Veröffentlicht: 14.08.2019

Montag, 12.08.19 & Dienstag 13.08.19

Der Montag begann damit, dass wir das Auto wieder startklar machten und alles aus dem Haus zusammen packten um unsere Reise anzutreten. Wir freuten uns tierisch auf unser eigenes Bett 😍 Der eigentliche Plan war ja noch eine Nacht an der Algarve zu bleiben. Da wir allerdings noch nicht wussten, wie wir es jetzt mit dem Tanken hinbekommen würden, entschieden wir uns erstmal einmal dazu eine Tankstelle mit Diesel zu finden. Netterweise hat der Host unseres Hauses einen guten Tipp für uns und so fuhren wir dort als erstes hin. Wir hatten Glück! 15 Liter Diesel durfte jedes Auto tanken und Füchse wie wir sind, stellen wir uns einfach zwei Mal an und unser Tank war wieder voll 💁🏻‍♀️💁🏽‍♂️ Da auch unser AdBlue leer war und wir ja auch unseren Ölstand im Auge behalten mussten, kontrollierten wie gleich alles einmal 👩🏽‍🏭👨🏻‍🏭 Wir konnten  somit unsere Reise an die Algarve fortsetzen. Mehr als ein Zwischenstopp wurde es jedoch nicht, da wir keinen einigermaßen guten Campingplatz mit freien Stellplätzen fanden. Dies war aber auch nicht weiter schlimm. Die Landschaft war zwar wunderschön aber durch die Masse an Menschen wirkte es alles nicht mehr so einladend. Selbst die als Geheimtip beschriebenen Strände waren voller Menschen. Wir fuhren somit weiter bis kurz hinter die spanisch portugiesische Grenze und übernachteten auf einem wirklich sehr schönen Stellplatz am Hafen. In den spanischen Lebensstil kommt man irgendwie automatisch rein, sodass wie unser Abendessen im Restaurant erst gegen 22 Uhr Einnahmen, um 1:30 ins Bett gingen und überraschenderweise bis 11 Uhr schliefen. Wir frühstückten in Ruhe und machten uns auf die Reise weiter an der Küste Spaniens entlang durch Gibraltar, wo wir bis nach Afrika schauen konnten.

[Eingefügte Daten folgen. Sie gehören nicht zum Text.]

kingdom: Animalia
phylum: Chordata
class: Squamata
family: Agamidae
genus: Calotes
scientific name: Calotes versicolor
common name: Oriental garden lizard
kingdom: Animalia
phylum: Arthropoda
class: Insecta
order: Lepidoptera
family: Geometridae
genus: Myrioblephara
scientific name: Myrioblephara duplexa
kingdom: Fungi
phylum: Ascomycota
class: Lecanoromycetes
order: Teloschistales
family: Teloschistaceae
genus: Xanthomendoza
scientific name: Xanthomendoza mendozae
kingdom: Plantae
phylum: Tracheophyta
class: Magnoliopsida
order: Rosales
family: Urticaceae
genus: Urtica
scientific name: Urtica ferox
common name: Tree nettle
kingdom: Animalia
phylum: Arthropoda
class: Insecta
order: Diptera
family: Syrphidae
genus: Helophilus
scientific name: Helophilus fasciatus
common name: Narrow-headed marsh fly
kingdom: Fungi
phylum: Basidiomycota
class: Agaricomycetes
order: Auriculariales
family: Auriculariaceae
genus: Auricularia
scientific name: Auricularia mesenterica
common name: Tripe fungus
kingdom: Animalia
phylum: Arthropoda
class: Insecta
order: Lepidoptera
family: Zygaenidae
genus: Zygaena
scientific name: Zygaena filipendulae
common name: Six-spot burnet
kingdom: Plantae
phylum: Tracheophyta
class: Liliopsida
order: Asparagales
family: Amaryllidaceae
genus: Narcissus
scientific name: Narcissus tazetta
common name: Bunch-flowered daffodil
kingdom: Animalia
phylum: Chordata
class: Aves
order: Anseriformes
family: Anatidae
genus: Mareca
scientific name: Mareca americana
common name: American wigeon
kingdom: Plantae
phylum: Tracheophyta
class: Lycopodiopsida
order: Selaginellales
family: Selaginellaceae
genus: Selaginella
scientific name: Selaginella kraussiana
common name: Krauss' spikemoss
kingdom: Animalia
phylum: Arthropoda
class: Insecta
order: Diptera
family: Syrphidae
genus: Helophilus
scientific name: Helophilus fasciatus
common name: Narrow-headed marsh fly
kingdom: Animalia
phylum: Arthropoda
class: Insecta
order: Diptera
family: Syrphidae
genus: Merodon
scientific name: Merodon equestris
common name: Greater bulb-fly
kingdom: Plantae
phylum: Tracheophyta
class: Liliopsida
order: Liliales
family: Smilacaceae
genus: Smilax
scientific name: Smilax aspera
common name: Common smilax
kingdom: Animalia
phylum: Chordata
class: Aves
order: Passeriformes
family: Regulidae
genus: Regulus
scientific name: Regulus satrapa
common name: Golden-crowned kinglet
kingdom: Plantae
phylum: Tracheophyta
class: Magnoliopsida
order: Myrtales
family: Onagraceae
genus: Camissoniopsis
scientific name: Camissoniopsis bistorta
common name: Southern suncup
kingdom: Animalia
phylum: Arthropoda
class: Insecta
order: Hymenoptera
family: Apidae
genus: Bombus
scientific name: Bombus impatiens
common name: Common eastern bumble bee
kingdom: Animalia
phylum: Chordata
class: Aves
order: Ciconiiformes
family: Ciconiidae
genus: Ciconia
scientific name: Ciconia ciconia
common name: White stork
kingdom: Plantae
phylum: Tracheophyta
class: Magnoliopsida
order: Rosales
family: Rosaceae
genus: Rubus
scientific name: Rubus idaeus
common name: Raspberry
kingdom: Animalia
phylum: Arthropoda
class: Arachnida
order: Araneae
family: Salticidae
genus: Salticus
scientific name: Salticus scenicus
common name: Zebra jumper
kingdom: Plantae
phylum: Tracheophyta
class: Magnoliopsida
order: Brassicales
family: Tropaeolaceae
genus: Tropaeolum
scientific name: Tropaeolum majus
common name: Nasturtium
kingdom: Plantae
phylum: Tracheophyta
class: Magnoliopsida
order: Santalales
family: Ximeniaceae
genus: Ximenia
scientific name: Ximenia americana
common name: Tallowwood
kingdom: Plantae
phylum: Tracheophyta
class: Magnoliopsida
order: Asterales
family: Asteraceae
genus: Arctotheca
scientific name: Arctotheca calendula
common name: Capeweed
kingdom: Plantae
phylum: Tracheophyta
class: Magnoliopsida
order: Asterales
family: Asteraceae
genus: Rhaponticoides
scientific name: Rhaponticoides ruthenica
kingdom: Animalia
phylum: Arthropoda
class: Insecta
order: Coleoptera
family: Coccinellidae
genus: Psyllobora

Wir suchten nun nach einem Campingplatz der uns für mehr als eine Nacht aufnehmen könnte, aber das war gar nicht so einfach. Wir bekamen fast nur absagen und blieben somit über Nacht bei einer „Notlösung“ hängen.  Das Wetter war für uns ein Umschwung von gefühlten 15 auf 30 Grad und machte uns am Anfang ganz schön zu schaffen. Der Campingplatz befand sich in der Nähe von Marbella und somit verstanden wir nach kurzer Verwunderung beim Essen, warum nicht nur die Gäste des Restaurants sondern auch die Kellner perfektes „british english“ sprachen. Trotzdem hatten wir einen tollen Abend mit super Essen und Wein. Als wir auf den Campingplatz zurückkehrten war es ca. 24 Uhr und die spanischen Familien begannen mit den Vorbereitungen für das Abendessen. Wir gingen somit als erste auf dem Platz ins Bett, während die Kinder noch munter spielten 😄 Der Plan für die nächsten Tage ist nun endlich einen Platz zu finden, der uns 2-3 Nächte aufnehmen kann.